This year, we spent Christmas in snowy Montana. A friend in Myrtle Beach surprised me and texted me a Baba quote he’d picked for me at the Center: “Your love should be so deep it makes you forget yourself and the world.”
Hmmm, I thought. I’m pretty much stuck at the opposite end of the spectrum. Very engaged with the world and aware of myself. I tend to tackle the day as a series of things to be understood, fixed, completed. It keeps me occupied and lets my head race a mile a minute in one hundred directions, recording each success and failure. I forget to remember Baba, or to stop and let the heart lead for a pace or two.
And so, problem-solver that I am, I wondered: why is that? What makes it so easy to let the mind tug us around when the heart just wants to sit still. And I thought: maybe it’s just risky. The allure of accomplishment is strong. The promises of a heart-led life are ambiguous, the world doesn’t champion that path, and next door to the heart’s joy is suffering, which seems to linger in the space between each beat. Many of the most beautiful things I’ve ever read or seen were created by people who suffered deeply. What is it really like to live life on Love’s cliffs?
Right now my husband is in Calcutta, leading ten high-school students on an immersion trip, where they are working with Mother Teresa’s nuns, serving the poorest of the poor, as she was called to do her whole life long. He tells stories of people who embody that strikingly common but still surprising quality of tremendous generosity despite having very little themselves, people who have every reason to be angry at God or the world. He seems filled with love just talking about it. And I’m reminded of the letters from Mother Teresa that came to light after her death, and how desolate and lonely she sometimes was. In one she wrote: “The place of God in my soul is blank—There is no God in me.” Mother Teresa, the Saint, who so many admired as a symbol of God’s love, who gave so much. She spoke of a great sense of loss, and feared that God might not exist.

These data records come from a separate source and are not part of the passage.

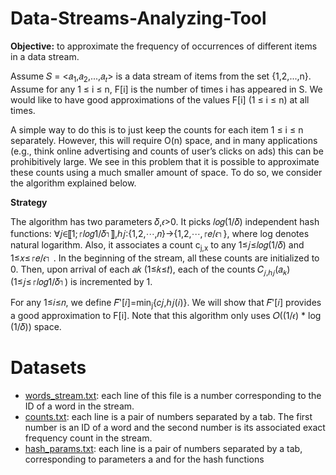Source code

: # Data-Streams-Analyzing-Tool
**Objective:** to approximate the frequency of occurrences of different items in a data stream.

Assume 𝑆 = <𝑎<sub>1</sub>,𝑎<sub>2</sub>,...,𝑎<sub>𝑡</sub>> is a data stream of items from the set {1,2,...,n}. Assume for any 1 ≤ i ≤ n, F[i] is the number of times i has appeared in S. We would like to have good approximations of the values F[i] (1 ≤ i ≤ n) at all times.

A simple way to do this is to just keep the counts for each item 1 ≤ i ≤ n separately. However, this will require O(n) space, and in many applications (e.g., think online advertising and counts of user’s clicks on ads) this can be prohibitively large. We see in this problem that it is possible to approximate these counts using a much smaller amount of space. To do so, we consider the algorithm explained below.

**Strategy**

The algorithm has two parameters 𝛿,𝜖>0. It picks 𝑙𝑜𝑔(1/𝛿) independent hash functions: ∀𝑗∈⟦1;⌈𝑙𝑜𝑔1/𝛿⌉⟧,ℎ𝑗:{1,2,⋯,𝑛}→{1,2,⋯,⌈𝑒/𝜖⌉}, where log denotes natural logarithm. Also, it associates a count c<sub>j,x</sub> to any 1≤𝑗≤𝑙𝑜𝑔(1/𝛿) and 1≤𝑥≤⌈𝑒/𝜖⌉ . In the beginning of the stream, all these counts are initialized to 0. Then, upon arrival of each 𝑎𝑘 (1≤𝑘≤𝑡), each of the counts 𝐶<sub>𝑗,ℎ𝑗</sub>(𝑎<sub>𝑘</sub>) (1≤𝑗≤⌈𝑙𝑜𝑔1/𝛿⌉) is incremented by 1.

For any 1≤𝑖≤𝑛, we define 𝐹̃'[𝑖]=min<sub>j</sub>{𝑐𝑗,ℎ𝑗(𝑖)}. We will show that 𝐹̃'[𝑖] provides a good approximation to F[i]. Note that this algorithm only uses 𝑂((1/𝜖) * log (1/𝛿)) space.

# Datasets
* [words_stream.txt](https://drive.google.com/file/d/1TA01NMOXDoqifBK_X7pnLXtEcO4sYGt4/view?usp=sharing): each line of this file is a number corresponding to the ID of a word in the stream.
* [counts.txt](https://drive.google.com/file/d/17XKrO9Lhtsrgn8L8IRzvqmHt8o5WVVf5/view?usp=sharing): each line is a pair of numbers separated by a tab. The first number is an ID of a word and the second number is its associated exact frequency count in the stream.
* [hash_params.txt](https://drive.google.com/file/d/1BDzy9DSFAOu-Pe7P4BqKXLHjx9yozxdt/view?usp=sharing): each line is a pair of numbers separated by a tab, corresponding to parameters a and for the hash functions
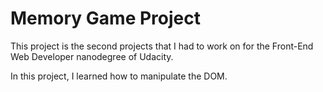 # Memory Game Project

This project is the second projects that I had to work on for the Front-End Web Developer nanodegree of Udacity.

In this project, I learned how to manipulate the DOM.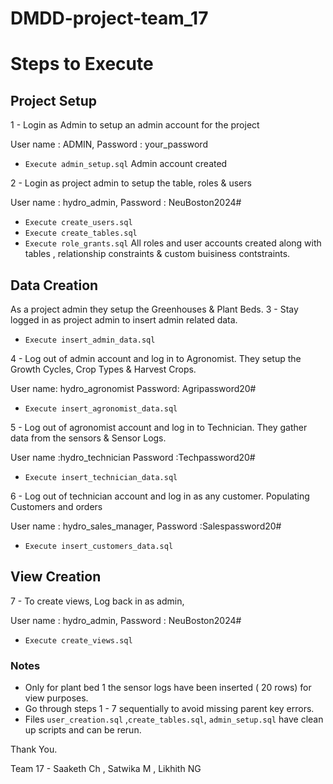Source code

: # DMDD-project-team_17

# Steps to Execute 
## Project Setup
1 - Login as Admin to setup an admin account for the project 

User name : ADMIN,
Password : your_password

 - `Execute admin_setup.sql`
Admin account created
   
2 - Login as project admin to setup the table, roles & users

User name : hydro_admin,
Password : NeuBoston2024#

 - `Execute create_users.sql`
 - `Execute create_tables.sql`
 - `Execute role_grants.sql`
All roles and user accounts created along with tables , relationship constraints & custom buisiness contstraints.
 
## Data Creation
As a project admin they setup the Greenhouses & Plant Beds.
3 - Stay logged in as project admin to insert admin related data. 
 - `Execute insert_admin_data.sql` 

4 - Log out of admin account and log in to Agronomist. They setup the Growth Cycles, Crop Types & Harvest Crops. 

User name: hydro_agronomist 
Password: Agripassword20#

 - `Execute insert_agronomist_data.sql`

5 - Log out of agronomist account and log in to Technician. They gather data from the sensors & Sensor Logs. 

User name :hydro_technician 
Password :Techpassword20#

 - `Execute insert_technician_data.sql`

6 - Log out of technician account and log in as any customer. Populating Customers and orders 

User name : hydro_sales_manager,
Password :Salespassword20#

 - `Execute insert_customers_data.sql`

## View Creation 
7 - To create views, Log back in as admin, 

User name : hydro_admin,
Password : NeuBoston2024#

 - `Execute create_views.sql`

### Notes
- Only for plant bed 1  the sensor logs have been inserted ( 20 rows) for view purposes.
- Go through steps 1 - 7 sequentially to avoid missing parent key errors.
- Files `user_creation.sql` ,`create_tables.sql`, `admin_setup.sql` have clean up scripts and can be rerun. 
  
Thank You. 

Team 17  - Saaketh Ch , Satwika M , Likhith NG
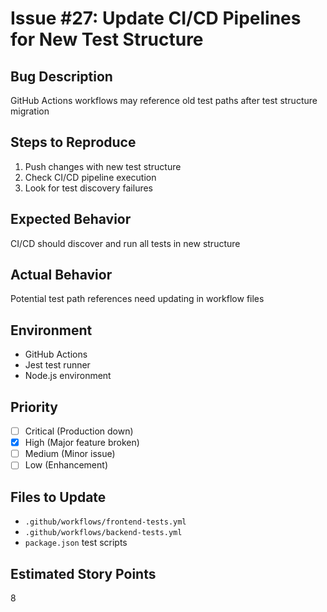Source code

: # Issue #27: Update CI/CD Pipelines for New Test Structure

## Bug Description
GitHub Actions workflows may reference old test paths after test structure migration

## Steps to Reproduce
1. Push changes with new test structure
2. Check CI/CD pipeline execution
3. Look for test discovery failures

## Expected Behavior
CI/CD should discover and run all tests in new structure

## Actual Behavior
Potential test path references need updating in workflow files

## Environment
- GitHub Actions
- Jest test runner
- Node.js environment

## Priority
- [ ] Critical (Production down)
- [x] High (Major feature broken)
- [ ] Medium (Minor issue)
- [ ] Low (Enhancement)

## Files to Update
- `.github/workflows/frontend-tests.yml`
- `.github/workflows/backend-tests.yml`
- `package.json` test scripts

## Estimated Story Points
8
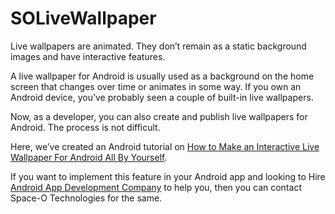# SOLiveWallpaper

Live wallpapers are animated. They don’t remain as a static background images and have interactive features.

A live wallpaper for Android is usually used as a background on the home screen that changes over time or animates in some way. If you own an Android device, you’ve probably seen a couple of built-in live wallpapers.

Now, as a developer, you can also create and publish live wallpapers for Android. The process is not difficult. 

Here, we’ve created an Android tutorial on [How to Make an Interactive Live Wallpaper For Android All By Yourself](https://www.spaceotechnologies.com/interactive-live-wallpaper-android-tutorial/).

If you want to implement this feature in your Android app and looking to Hire [Android App Development Company](http://www.spaceotechnologies.com/android-app-development/) to help you, then you can contact Space-O Technologies for the same.
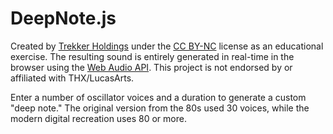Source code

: # DeepNote.js

Created by [Trekker Holdings](https://trekker.holdings) under the [CC BY-NC](https://creativecommons.org/licenses/by-nc/4.0/) license as an educational exercise. The resulting sound is entirely generated in real-time in the browser using the [Web Audio API](https://developer.mozilla.org/en-US/docs/Web/API/Web_Audio_API). This project is not endorsed by or affiliated with THX/LucasArts.

Enter a number of oscillator voices and a duration to generate a custom "deep note." The original version from the 80s used 30 voices, while the modern digital recreation uses 80 or more.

Not all love comes with darkness of course. There is the pure love I feel when I look in my children’s eyes, the spontaneous love of laughter with friends, the love we are sometimes filled with as if from a random benevolent wand. But the act of love — the surrender — it is a beautiful wrenching thing. It can be full of doubt and loss. And of joy and generosity. Maybe that’s what it means to forget yourself and the world — to walk through all of that, the darkest and the lightest, until there is nothing left but God.